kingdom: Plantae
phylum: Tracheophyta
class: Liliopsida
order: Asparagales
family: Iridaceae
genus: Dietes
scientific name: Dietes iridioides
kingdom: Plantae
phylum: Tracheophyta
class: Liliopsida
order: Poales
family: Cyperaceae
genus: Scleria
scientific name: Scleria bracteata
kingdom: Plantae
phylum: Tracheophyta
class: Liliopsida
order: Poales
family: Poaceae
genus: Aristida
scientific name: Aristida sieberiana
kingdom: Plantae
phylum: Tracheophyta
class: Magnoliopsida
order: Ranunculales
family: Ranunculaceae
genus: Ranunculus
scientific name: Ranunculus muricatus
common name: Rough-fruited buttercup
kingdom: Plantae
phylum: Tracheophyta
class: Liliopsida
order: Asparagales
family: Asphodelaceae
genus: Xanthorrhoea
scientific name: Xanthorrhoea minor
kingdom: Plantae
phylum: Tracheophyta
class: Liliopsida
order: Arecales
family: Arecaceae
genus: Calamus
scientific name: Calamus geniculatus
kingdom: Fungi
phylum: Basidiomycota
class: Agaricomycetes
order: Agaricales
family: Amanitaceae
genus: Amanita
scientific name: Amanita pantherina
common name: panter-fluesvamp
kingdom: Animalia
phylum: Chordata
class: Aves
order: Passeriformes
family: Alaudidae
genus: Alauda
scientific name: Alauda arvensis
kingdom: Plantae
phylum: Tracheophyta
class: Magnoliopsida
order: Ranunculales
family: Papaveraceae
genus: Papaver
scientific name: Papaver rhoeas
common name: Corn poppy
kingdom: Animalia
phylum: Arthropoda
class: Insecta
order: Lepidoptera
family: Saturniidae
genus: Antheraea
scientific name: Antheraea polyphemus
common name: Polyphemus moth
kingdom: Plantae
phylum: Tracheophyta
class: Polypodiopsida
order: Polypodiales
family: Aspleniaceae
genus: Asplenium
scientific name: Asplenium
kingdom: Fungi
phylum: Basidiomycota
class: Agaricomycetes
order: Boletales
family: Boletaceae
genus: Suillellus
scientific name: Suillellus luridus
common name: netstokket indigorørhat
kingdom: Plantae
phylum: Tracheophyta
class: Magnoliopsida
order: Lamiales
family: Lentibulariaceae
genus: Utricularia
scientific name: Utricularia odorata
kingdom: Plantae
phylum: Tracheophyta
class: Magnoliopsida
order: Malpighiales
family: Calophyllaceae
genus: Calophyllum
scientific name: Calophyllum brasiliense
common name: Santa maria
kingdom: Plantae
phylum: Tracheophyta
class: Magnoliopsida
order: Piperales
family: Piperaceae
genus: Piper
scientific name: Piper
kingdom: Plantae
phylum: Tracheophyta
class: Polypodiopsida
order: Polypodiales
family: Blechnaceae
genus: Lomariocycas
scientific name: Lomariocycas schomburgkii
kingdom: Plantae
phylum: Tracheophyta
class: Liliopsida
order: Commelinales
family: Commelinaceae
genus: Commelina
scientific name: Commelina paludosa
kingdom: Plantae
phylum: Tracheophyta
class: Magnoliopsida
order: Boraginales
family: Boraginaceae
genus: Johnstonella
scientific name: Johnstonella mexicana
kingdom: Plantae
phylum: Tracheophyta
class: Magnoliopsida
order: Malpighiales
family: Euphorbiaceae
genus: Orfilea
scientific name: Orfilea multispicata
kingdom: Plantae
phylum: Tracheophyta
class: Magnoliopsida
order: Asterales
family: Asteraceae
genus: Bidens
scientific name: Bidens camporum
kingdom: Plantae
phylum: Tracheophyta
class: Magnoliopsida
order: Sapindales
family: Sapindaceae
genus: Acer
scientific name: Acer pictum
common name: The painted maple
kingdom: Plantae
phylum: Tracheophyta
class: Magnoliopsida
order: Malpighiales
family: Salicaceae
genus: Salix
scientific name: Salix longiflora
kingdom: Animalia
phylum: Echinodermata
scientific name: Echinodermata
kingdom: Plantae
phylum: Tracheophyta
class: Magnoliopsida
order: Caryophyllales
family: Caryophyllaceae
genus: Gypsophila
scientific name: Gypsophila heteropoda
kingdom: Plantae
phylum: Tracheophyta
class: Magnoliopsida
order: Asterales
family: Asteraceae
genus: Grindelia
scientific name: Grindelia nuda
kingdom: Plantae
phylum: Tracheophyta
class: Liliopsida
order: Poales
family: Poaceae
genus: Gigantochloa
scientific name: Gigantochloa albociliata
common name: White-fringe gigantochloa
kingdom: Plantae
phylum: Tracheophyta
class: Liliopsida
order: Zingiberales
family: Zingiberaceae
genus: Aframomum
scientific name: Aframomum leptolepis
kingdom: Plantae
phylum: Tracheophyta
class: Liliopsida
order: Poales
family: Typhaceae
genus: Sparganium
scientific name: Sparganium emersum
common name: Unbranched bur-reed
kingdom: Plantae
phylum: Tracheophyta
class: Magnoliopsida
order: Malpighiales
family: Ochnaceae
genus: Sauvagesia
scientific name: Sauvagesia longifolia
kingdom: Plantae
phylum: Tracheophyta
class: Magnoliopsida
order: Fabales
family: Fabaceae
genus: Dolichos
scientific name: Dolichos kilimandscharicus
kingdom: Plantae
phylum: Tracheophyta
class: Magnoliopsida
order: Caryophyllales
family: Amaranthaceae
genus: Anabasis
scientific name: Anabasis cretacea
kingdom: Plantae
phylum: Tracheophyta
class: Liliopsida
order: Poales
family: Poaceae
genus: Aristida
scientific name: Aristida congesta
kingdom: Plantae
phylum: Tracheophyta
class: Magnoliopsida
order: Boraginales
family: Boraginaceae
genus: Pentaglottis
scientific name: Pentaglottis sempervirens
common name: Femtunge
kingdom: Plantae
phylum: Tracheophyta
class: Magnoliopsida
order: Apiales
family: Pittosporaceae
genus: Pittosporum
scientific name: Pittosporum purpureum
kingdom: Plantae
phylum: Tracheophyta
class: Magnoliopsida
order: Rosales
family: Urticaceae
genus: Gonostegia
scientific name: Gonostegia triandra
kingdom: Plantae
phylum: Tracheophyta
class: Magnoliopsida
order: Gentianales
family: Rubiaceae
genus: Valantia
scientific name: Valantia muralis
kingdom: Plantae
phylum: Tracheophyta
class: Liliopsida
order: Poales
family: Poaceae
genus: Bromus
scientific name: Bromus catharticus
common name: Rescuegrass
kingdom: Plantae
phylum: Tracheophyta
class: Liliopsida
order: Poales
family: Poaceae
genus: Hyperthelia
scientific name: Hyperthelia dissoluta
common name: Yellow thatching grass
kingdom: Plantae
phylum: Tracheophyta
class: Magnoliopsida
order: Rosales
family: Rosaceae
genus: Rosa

• [PROBLEM STATEMENT]:
Write out every line of the rows above word for word, keeping them in the same order.

• [SOLUTION TO THIS EXERCISE]:
kingdom: Plantae
phylum: Tracheophyta
class: Liliopsida
order: Asparagales
family: Iridaceae
genus: Dietes
scientific name: Dietes iridioides
kingdom: Plantae
phylum: Tracheophyta
class: Liliopsida
order: Poales
family: Cyperaceae
genus: Scleria
scientific name: Scleria bracteata
kingdom: Plantae
phylum: Tracheophyta
class: Liliopsida
order: Poales
family: Poaceae
genus: Aristida
scientific name: Aristida sieberiana
kingdom: Plantae
phylum: Tracheophyta
class: Magnoliopsida
order: Ranunculales
family: Ranunculaceae
genus: Ranunculus
scientific name: Ranunculus muricatus
common name: Rough-fruited buttercup
kingdom: Plantae
phylum: Tracheophyta
class: Liliopsida
order: Asparagales
family: Asphodelaceae
genus: Xanthorrhoea
scientific name: Xanthorrhoea minor
kingdom: Plantae
phylum: Tracheophyta
class: Liliopsida
order: Arecales
family: Arecaceae
genus: Calamus
scientific name: Calamus geniculatus
kingdom: Fungi
phylum: Basidiomycota
class: Agaricomycetes
order: Agaricales
family: Amanitaceae
genus: Amanita
scientific name: Amanita pantherina
common name: panter-fluesvamp
kingdom: Animalia
phylum: Chordata
class: Aves
order: Passeriformes
family: Alaudidae
genus: Alauda
scientific name: Alauda arvensis
kingdom: Plantae
phylum: Tracheophyta
class: Magnoliopsida
order: Ranunculales
family: Papaveraceae
genus: Papaver
scientific name: Papaver rhoeas
common name: Corn poppy
kingdom: Animalia
phylum: Arthropoda
class: Insecta
order: Lepidoptera
family: Saturniidae
genus: Antheraea
scientific name: Antheraea polyphemus
common name: Polyphemus moth
kingdom: Plantae
phylum: Tracheophyta
class: Polypodiopsida
order: Polypodiales
family: Aspleniaceae
genus: Asplenium
scientific name: Asplenium
kingdom: Fungi
phylum: Basidiomycota
class: Agaricomycetes
order: Boletales
family: Boletaceae
genus: Suillellus
scientific name: Suillellus luridus
common name: netstokket indigorørhat
kingdom: Plantae
phylum: Tracheophyta
class: Magnoliopsida
order: Lamiales
family: Lentibulariaceae
genus: Utricularia
scientific name: Utricularia odorata
kingdom: Plantae
phylum: Tracheophyta
class: Magnoliopsida
order: Malpighiales
family: Calophyllaceae
genus: Calophyllum
scientific name: Calophyllum brasiliense
common name: Santa maria
kingdom: Plantae
phylum: Tracheophyta
class: Magnoliopsida
order: Piperales
family: Piperaceae
genus: Piper
scientific name: Piper
kingdom: Plantae
phylum: Tracheophyta
class: Polypodiopsida
order: Polypodiales
family: Blechnaceae
genus: Lomariocycas
scientific name: Lomariocycas schomburgkii
kingdom: Plantae
phylum: Tracheophyta
class: Liliopsida
order: Commelinales
family: Commelinaceae
genus: Commelina
scientific name: Commelina paludosa
kingdom: Plantae
phylum: Tracheophyta
class: Magnoliopsida
order: Boraginales
family: Boraginaceae
genus: Johnstonella
scientific name: Johnstonella mexicana
kingdom: Plantae
phylum: Tracheophyta
class: Magnoliopsida
order: Malpighiales
family: Euphorbiaceae
genus: Orfilea
scientific name: Orfilea multispicata
kingdom: Plantae
phylum: Tracheophyta
class: Magnoliopsida
order: Asterales
family: Asteraceae
genus: Bidens
scientific name: Bidens camporum
kingdom: Plantae
phylum: Tracheophyta
class: Magnoliopsida
order: Sapindales
family: Sapindaceae
genus: Acer
scientific name: Acer pictum
common name: The painted maple
kingdom: Plantae
phylum: Tracheophyta
class: Magnoliopsida
order: Malpighiales
family: Salicaceae
genus: Salix
scientific name: Salix longiflora
kingdom: Animalia
phylum: Echinodermata
scientific name: Echinodermata
kingdom: Plantae
phylum: Tracheophyta
class: Magnoliopsida
order: Caryophyllales
family: Caryophyllaceae
genus: Gypsophila
scientific name: Gypsophila heteropoda
kingdom: Plantae
phylum: Tracheophyta
class: Magnoliopsida
order: Asterales
family: Asteraceae
genus: Grindelia
scientific name: Grindelia nuda
kingdom: Plantae
phylum: Tracheophyta
class: Liliopsida
order: Poales
family: Poaceae
genus: Gigantochloa
scientific name: Gigantochloa albociliata
common name: White-fringe gigantochloa
kingdom: Plantae
phylum: Tracheophyta
class: Liliopsida
order: Zingiberales
family: Zingiberaceae
genus: Aframomum
scientific name: Aframomum leptolepis
kingdom: Plantae
phylum: Tracheophyta
class: Liliopsida
order: Poales
family: Typhaceae
genus: Sparganium
scientific name: Sparganium emersum
common name: Unbranched bur-reed
kingdom: Plantae
phylum: Tracheophyta
class: Magnoliopsida
order: Malpighiales
family: Ochnaceae
genus: Sauvagesia
scientific name: Sauvagesia longifolia
kingdom: Plantae
phylum: Tracheophyta
class: Magnoliopsida
order: Fabales
family: Fabaceae
genus: Dolichos
scientific name: Dolichos kilimandscharicus
kingdom: Plantae
phylum: Tracheophyta
class: Magnoliopsida
order: Caryophyllales
family: Amaranthaceae
genus: Anabasis
scientific name: Anabasis cretacea
kingdom: Plantae
phylum: Tracheophyta
class: Liliopsida
order: Poales
family: Poaceae
genus: Aristida
scientific name: Aristida congesta
kingdom: Plantae
phylum: Tracheophyta
class: Magnoliopsida
order: Boraginales
family: Boraginaceae
genus: Pentaglottis
scientific name: Pentaglottis sempervirens
common name: Femtunge
kingdom: Plantae
phylum: Tracheophyta
class: Magnoliopsida
order: Apiales
family: Pittosporaceae
genus: Pittosporum
scientific name: Pittosporum purpureum
kingdom: Plantae
phylum: Tracheophyta
class: Magnoliopsida
order: Rosales
family: Urticaceae
genus: Gonostegia
scientific name: Gonostegia triandra
kingdom: Plantae
phylum: Tracheophyta
class: Magnoliopsida
order: Gentianales
family: Rubiaceae
genus: Valantia
scientific name: Valantia muralis
kingdom: Plantae
phylum: Tracheophyta
class: Liliopsida
order: Poales
family: Poaceae
genus: Bromus
scientific name: Bromus catharticus
common name: Rescuegrass
kingdom: Plantae
phylum: Tracheophyta
class: Liliopsida
order: Poales
family: Poaceae
genus: Hyperthelia
scientific name: Hyperthelia dissoluta
common name: Yellow thatching grass
kingdom: Plantae
phylum: Tracheophyta
class: Magnoliopsida
order: Rosales
family: Rosaceae
genus: Rosa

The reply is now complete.